| Page text |
The Most Overlooked Phase of the Overland Campaign

Strike Release

I often wonder what motivates people to buy the Civil War books they do. Are they interested in learning something? Being entertained? Both? Do they want to hear their favorite story told one more time, maybe in a new way? Or maybe exactly as they expect it to be told, without anyone monkeying with it at all?

While I have pondered these questions on and off ever since I became an author, a recent experience led me to consider them anew.

After a recent program I offered on Spotsylvania, an audience member came to my book table to see what I had to offer. He saw my book on Spotsylvania, A Season of Slaughter, co-authored with Kris White. “I’ll get that one,” he said. Looking at the other books, he saw Hell Itself, my book on the battle of the Wilderness. “I know that one,” he declared, referring to the battle. “I’ll get that one, too.”

“If you’re following the Overland Campaign,” I suggested, “this book picks up where the Spotsy book leaves off.” I referred him to Strike Them a Blow: Battle Along the North Anna River, which covers the third phase of the Overland Campaign.

He pursed his lips and thought about it for a hot second then shook his head. “Don’t know that one,” he said. “Anything on Cold Harbor?”

I recommended Hurricane from the Heavens, the ECWS book written by my friends and colleagues Dan Davis and Phill Greenwalt. I don’t carry their books, but I told him he could find it on Amazon or through the publisher. The man thanked me, paid for his two books, and left.

It’s not the first time I’ve had that sort of interaction with someone over Strike Them a Blow. People are not as familiar with that phase of the Overland Campaign, and so they tend to shy away from the book that covers it. Certainly not everyone does, but I am surprised by the number of people who do.

After all, if you don’t know about a particular battle, isn’t that the perfect reason to buy a book about it? Especially a quick, easy to read overview book that doesn’t require a huge financial or time commitment?

In this particular instance, for someone trying to understand the Overland Campaign as a whole, I would think it is particularly useful to fill in the holes for better context.

I could offer many reasons why the North Anna phase of the campaign is particularly deserving of attention despite the fact that the fight there paled in comparison in to everything that came before and after. It perfectly exemplifies the effects of Grant’s war of attrition, and there are significant psychological components. That’s not really my point here at the moment, though.

| Information provided |
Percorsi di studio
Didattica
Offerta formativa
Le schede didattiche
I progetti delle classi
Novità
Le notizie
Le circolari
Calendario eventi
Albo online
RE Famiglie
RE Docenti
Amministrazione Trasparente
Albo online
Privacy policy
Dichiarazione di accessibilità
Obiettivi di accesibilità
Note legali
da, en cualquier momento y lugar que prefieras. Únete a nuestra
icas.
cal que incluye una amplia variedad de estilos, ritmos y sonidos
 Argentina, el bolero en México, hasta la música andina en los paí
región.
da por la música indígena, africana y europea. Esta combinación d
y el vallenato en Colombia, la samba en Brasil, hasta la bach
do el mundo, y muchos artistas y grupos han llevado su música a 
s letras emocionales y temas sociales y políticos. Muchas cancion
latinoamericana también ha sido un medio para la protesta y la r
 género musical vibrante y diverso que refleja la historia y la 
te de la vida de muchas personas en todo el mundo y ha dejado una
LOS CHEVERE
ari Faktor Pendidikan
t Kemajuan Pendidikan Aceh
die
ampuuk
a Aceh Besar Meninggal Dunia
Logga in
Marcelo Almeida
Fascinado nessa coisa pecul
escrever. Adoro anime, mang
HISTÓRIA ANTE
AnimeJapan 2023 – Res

| Work instruction A |
Return the Overland Campaign post word for word, everything from "After all, if" down to "the moment, though.".
| Work instruction B |
According to the Overland Campaign post, are these statements true? Answer yes or no for each and quote the words that decide it. (i) A Season of Slaughter was co-authored with Kris White. (ii) The author sells Hurricane from the Heavens at the book table. (iii) The audience member bought three books.
| Work instruction C |
Shorten the paragraph of the Overland Campaign post that begins "I could offer many reasons", keeping its main facts.

| Problem solution A |
After all, if you don’t know about a particular battle, isn’t that the perfect reason to buy a book about it? Especially a quick, easy to read overview book that doesn’t require a huge financial or time commitment?

In this particular instance, for someone trying to understand the Overland Campaign as a whole, I would think it is particularly useful to fill in the holes for better context.

I could offer many reasons why the North Anna phase of the campaign is particularly deserving of attention despite the fact that the fight there paled in comparison in to everything that came before and after. It perfectly exemplifies the effects of Grant’s war of attrition, and there are significant psychological components. That’s not really my point here at the moment, though.

| Problem solution B |
(i) Yes: "A Season of Slaughter, co-authored with Kris White."
(ii) No: "I don’t carry their books"
(iii) No: "paid for his two books"

| Problem solution C |
The North Anna phase deserves attention, though its fighting paled beside what came before and after. It perfectly exemplifies the effects of Grant's war of attrition and has significant psychological components, but that is not the author's point here.